DP World Tour pro Mike Lorenzo-Vera has taken to social media to voice his concerns about a number of PGA Tour players picking up huge pay packets to join a new Saudi Golf League and he has asked them to all "come back to earth someday".
In the Frenchman's incredible 3-minute-plus video, Lorenzo-Vera, 37, admits he feels regret at having played in the Saudi International on previous occasions, especially after having seen a BBC documentary about a Saudi Arabian-led intervention in Yemen that has left kids dying with a lack of food.
Lorenzo-Vera was taking aim at his fellow DP World Tour and PGA Tour professionals who have either already committed or are at least contemplating joining an imminent new golf super league backed by Saudi billions.
Bryson DeChambeau and Phil Mickelson are reportedly two of the biggest names being linked with a move away from the PGA Tour to a Golf Super League, with an apparent $240 million deal up for grabs for DeChambeau should he want to take it.
Rumours have circulated this week that DeChambeau has already told fellow players that he will no longer be playing in any more PGA Tour events, but he has strongly denied such talk on his social media channels.
WATCH LORENZO-VERA'S POWERFUL AND EMOTIONAL VIDEO POST ABOUT PLAYERS JOINING THE SAUDI GOLF LEAGUE HERE:
"Hello everybody, I'm doing this video because there is something that I don't really like what's going on now with the Saudi League and I would like to speak my voice on my social network," said Lorenzo-Vera.
"So I speak in English because hopefully this message goes a bit beyond the borders of France and I'm going to explain what has been going on through my mind the last week.
"I've been speaking with my agent about the Saudi League and it was kind of like 'well imagine man if I play better and I can access to that league then it's a huge amount of money that you can win'. It's like a lottery ticket for the family, and that's fantastic and stuff.
"Okay, then during the week after that, it's crazy, I was at the player's lounge in Ras al Khaimah during the tournament and the BBC was on TV and there was a documentary about what's going on in Yemen, and I've seen the kids, plenty of kids dying with a lack of food, and so skinny and so sad.
"I mean, this is just insane the situation there. I am no journalist, war journalist, I don't understand everything, but the thing that I could understand about that documentary is that the Saudis are involved, and well, it feels strange to look at this.
"Maybe I don't understand everything but as we say in France, there is no smoke without fire.
"I would like to speak to the guys that signed up for the league in that message. Maybe you could use that money, not all of it but a good amount of that money to give to charity for the kids in Yemen to bring some food to them? That could be pretty interesting, at least I would do it that is for sure.
"I know I'm not in the situation and it can sound maybe jealous or whatever, but I think sometimes we need to come back to earth a bit.
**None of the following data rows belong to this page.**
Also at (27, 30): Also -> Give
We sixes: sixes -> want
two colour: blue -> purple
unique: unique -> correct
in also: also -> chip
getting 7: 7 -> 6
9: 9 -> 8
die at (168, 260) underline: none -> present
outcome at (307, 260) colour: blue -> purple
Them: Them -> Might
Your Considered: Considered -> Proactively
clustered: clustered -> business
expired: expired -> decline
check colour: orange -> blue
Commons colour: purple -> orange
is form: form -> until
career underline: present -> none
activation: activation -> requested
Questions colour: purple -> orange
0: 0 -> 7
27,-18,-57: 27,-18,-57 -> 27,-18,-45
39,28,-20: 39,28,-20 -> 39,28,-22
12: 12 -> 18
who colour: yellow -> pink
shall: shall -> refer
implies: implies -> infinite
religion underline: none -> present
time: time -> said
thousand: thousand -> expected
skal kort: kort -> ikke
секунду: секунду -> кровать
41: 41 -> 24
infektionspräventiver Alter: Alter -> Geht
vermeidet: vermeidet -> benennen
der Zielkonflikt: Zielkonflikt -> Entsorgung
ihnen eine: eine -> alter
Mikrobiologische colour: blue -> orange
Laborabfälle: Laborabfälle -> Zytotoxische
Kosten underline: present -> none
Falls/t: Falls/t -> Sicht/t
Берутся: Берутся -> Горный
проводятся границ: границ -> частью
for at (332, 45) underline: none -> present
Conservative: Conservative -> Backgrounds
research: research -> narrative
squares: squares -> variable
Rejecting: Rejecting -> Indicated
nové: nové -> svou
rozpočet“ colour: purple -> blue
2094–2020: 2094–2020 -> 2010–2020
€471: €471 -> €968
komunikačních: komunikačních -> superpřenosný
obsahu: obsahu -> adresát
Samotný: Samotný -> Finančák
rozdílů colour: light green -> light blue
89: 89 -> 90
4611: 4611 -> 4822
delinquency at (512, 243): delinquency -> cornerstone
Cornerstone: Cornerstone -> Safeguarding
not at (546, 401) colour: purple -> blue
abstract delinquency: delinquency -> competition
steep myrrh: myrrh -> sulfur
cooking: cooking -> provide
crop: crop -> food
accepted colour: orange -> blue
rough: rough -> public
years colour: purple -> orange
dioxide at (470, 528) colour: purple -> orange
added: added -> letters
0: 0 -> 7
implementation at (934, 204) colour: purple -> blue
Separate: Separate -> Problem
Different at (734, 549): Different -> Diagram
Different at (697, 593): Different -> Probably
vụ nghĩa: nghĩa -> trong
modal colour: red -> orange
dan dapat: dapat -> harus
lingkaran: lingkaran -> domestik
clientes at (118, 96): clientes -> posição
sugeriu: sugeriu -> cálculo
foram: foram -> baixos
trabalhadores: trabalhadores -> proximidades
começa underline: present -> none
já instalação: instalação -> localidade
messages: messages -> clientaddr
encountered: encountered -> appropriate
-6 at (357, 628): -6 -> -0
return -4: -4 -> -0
"I've seen the comments of Andrew Coltart and I think he is 100% right. Sometimes we lose the reality, and I've done the same sometimes, I've played twice in Saudi. The more the time passes and the more I feel uncomfortable with it, we just need to not forget where we come from sometimes.
"The European Tour, the PGA Tour has been here for us and we can thank them. I think to go away from them just for money it feels a bit strange, and THAT money feels even more strange.
"Well, tell me what you think. I hope you don't take that message as a lack of respect, it's just my point of view. I respect a lot of the players that you guys are, and I wish I had the same career, well, good luck to you guys and hopefully we all come back to earth someday."